(Version difference data)
=== Begin Enclosure ===
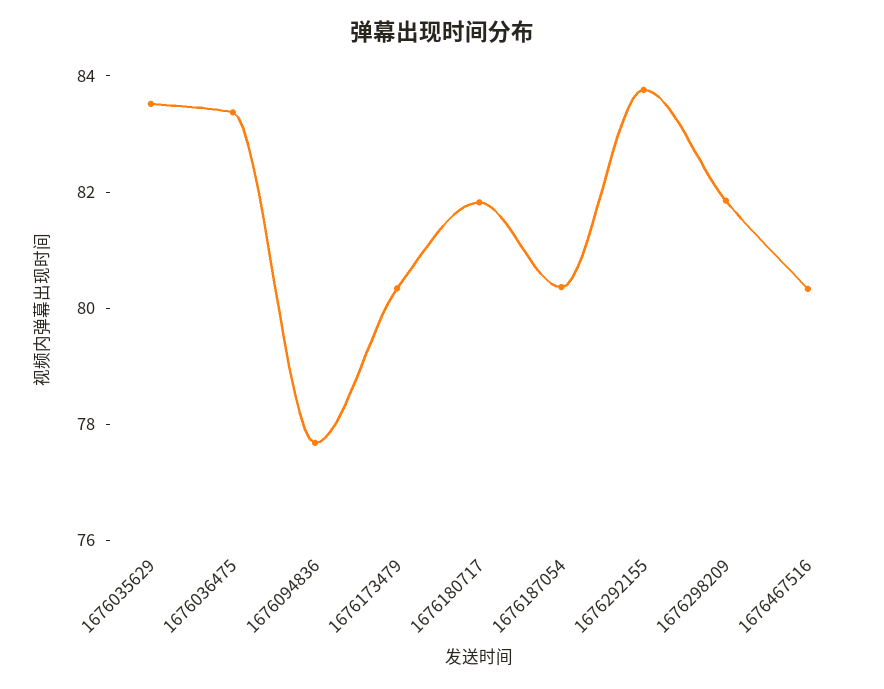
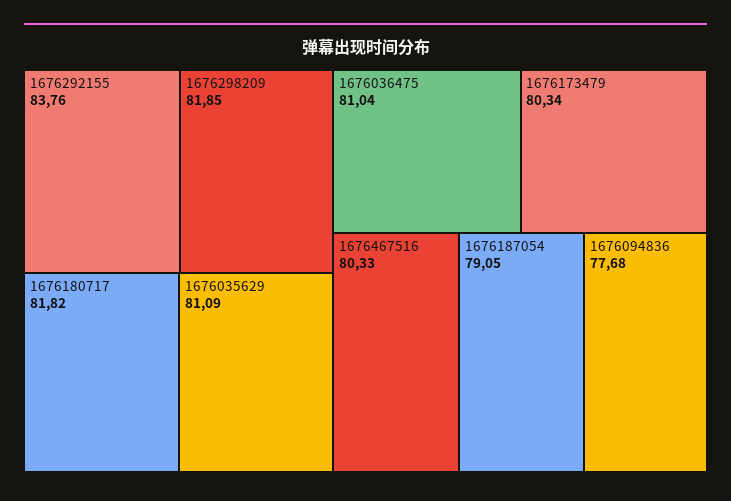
  {
-   "1676035629": 83.5,
+   "1676035629": 81.09,
-   "1676036475": 83.5,
+   "1676036475": 81.04,
    "1676094836": 77.68,
    "1676173479": 80.34,
    "1676180717": 81.82,
-   "1676187054": 80.5,
+   "1676187054": 79.05,
    "1676292155": 83.76,
    "1676298209": 81.85,
    "1676467516": 80.33
  }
=== End Enclosure ===
▸ **Task requirements**
Without the pictures, return each entry exactly as given.

▸ **Exercise result**
  {
-   "1676035629": 83.5,
+   "1676035629": 81.09,
-   "1676036475": 83.5,
+   "1676036475": 81.04,
    "1676094836": 77.68,
    "1676173479": 80.34,
    "1676180717": 81.82,
-   "1676187054": 80.5,
+   "1676187054": 79.05,
    "1676292155": 83.76,
    "1676298209": 81.85,
    "1676467516": 80.33
  }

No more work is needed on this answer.